Like many students working and taking classes at SF State at night, it was simply a pragmatic relationship, school was only about school – no frat parties, no homecoming games, just work and class.

And skiing. Most students seem to find a way to have fun, even on a tight budget. Ash would find a way to balance classes and skiing, and snuck up to Squaw Valley in north Lake Tahoe as often as he could. Today he skis with his two young children.

***

The Food Bank

After finishing school, Ash was hired as the director of the San Francisco branch of the Society for the Prevention of Cruelty to Animals (SPCA) in 1984, a post he found interesting, but one he wasn’t especially passionate about.
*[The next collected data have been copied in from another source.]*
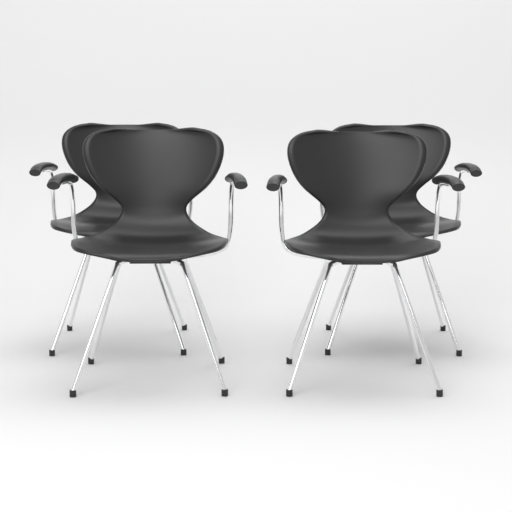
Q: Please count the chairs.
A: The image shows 4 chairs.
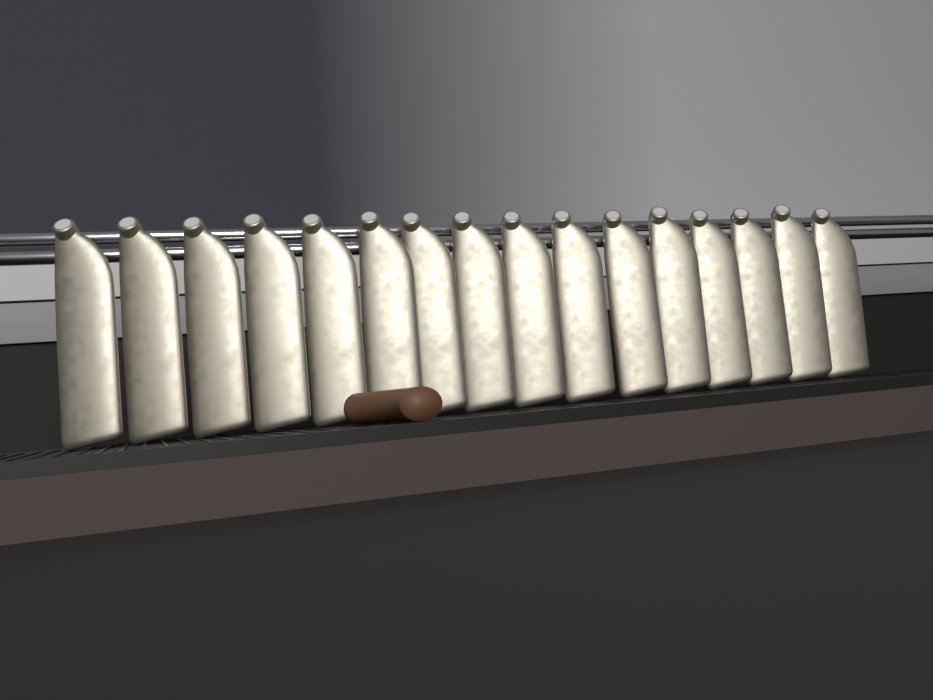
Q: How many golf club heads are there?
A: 16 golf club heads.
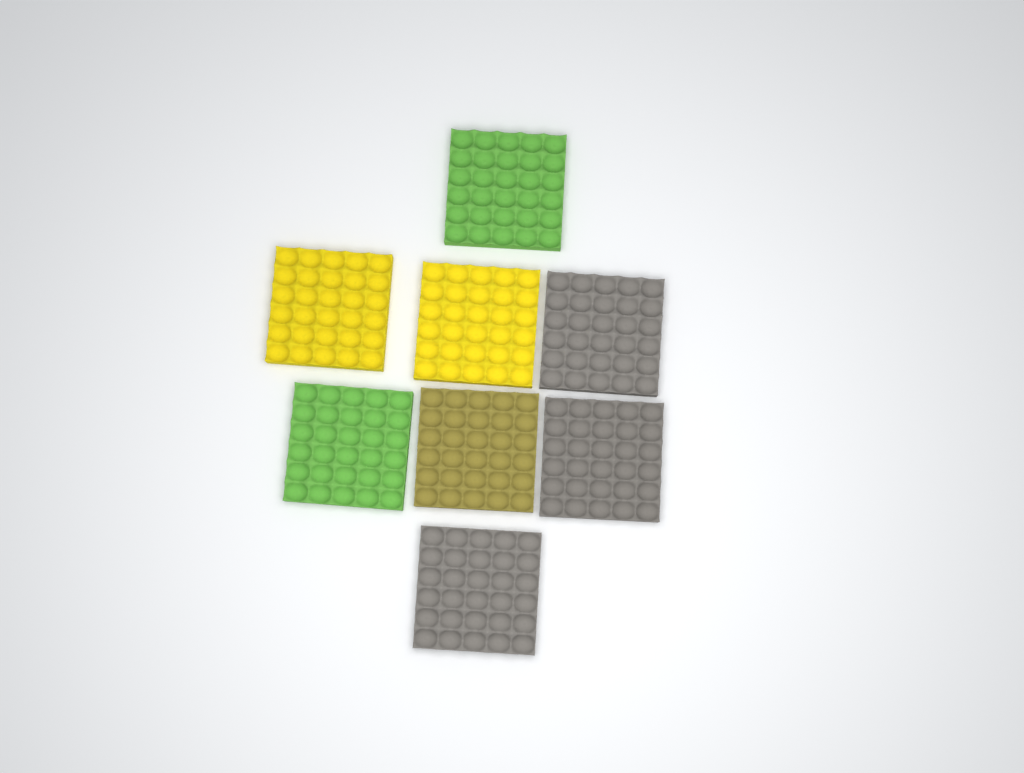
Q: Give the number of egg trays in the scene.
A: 8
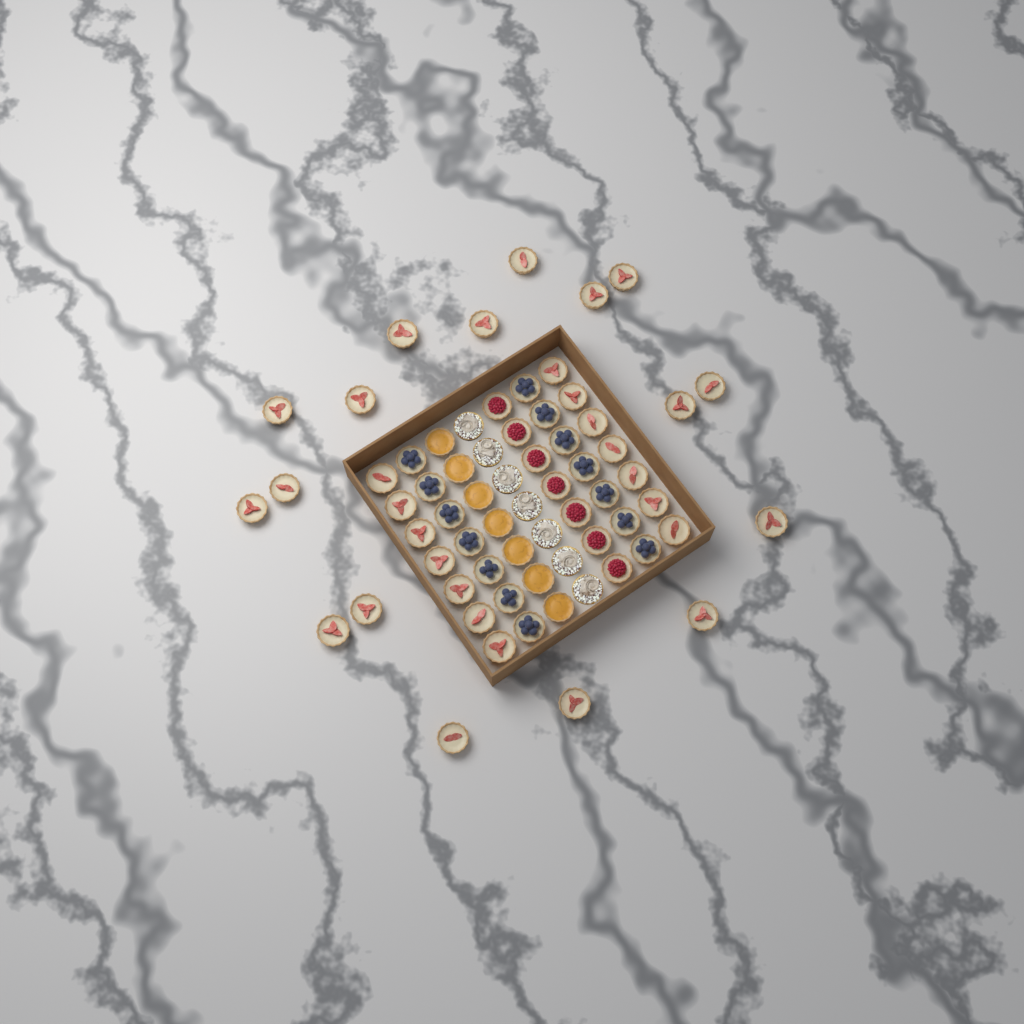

He spent five years there before a friend told him about
the Food Bank.

“I heard that it was an interesting organization,” Ash said, “but that they weren’t doing very well.”
The director of the Food Bank had just left, and Ash was hired to take his place. “It was like something out of a novel. They just handed me the keys and I started on Monday.”

Knowing something about the SFFB and Paul Ash means knowing something about hunger. Most Americans, and indeed, most San Franciscans probably don’t think there are hungry people in their communities, or that hunger is not just something you see plague people in war torn countries in scenes from the TV news.

“If you walked down the street today,” Ash said, “or if you ate in a restaurant today and you were looking across the counter” you would see people “who were technically in poverty. And in an expensive city like San Francisco, it’s exacerbated by the cost of living.”

“So our job is to try and get food to people,” Ash said. “It’s a very achievable problem to solve, we just need to organize ourselves better.”

Ash said he realized how much food the United States is capable of producing when he studied economics and agriculture at UC Davis. “We could almost feed the world based on what we could produce, if we produced all out, as they say.”

Ash approaches hunger scientifically.

“A Masters in Business has a lot to do with logistics, timing, getting things to the right place at the right time,” Ash said. “We have a lot of trucks out there and that have to pick things up and drop things off at exactly the right time, so there’s a lot of planning involved.”

“I think society has become more bifurcated,” Ash said. “There’s fewer people in the middle classes, and fewer people at the very top, and many more sort of at the bottom income range.”

Hunger is a hidden problem, according to the Food Bank’s literature. “Among the vast majority of hungry people who live in San Francisco, hunger is a hidden problem. It strikes individuals and families with children, as well as the elderly poor. Many of the people who need food assistance have full- or part-time jobs. Low-income people are constantly making difficult choices among food, health care and rent; food is often the first thing to go.”

One thing the SFFB has implemented in Ash’ time there is to distribute food in a farmer’s market style – the products are placed on a table and people pick and choose according to their
tastes. This style is not only a more efficient use of food, Ash said, but it allows its clients to keep their dignity.

“It feels much better to choose your own food than to be handed a bag that’s already been prepared,” Ash said. “And then people don’t get things that they don’t want. If someone doesn’t want a watermelon, that’s fine, somebody else will want two, and they can have more bread.”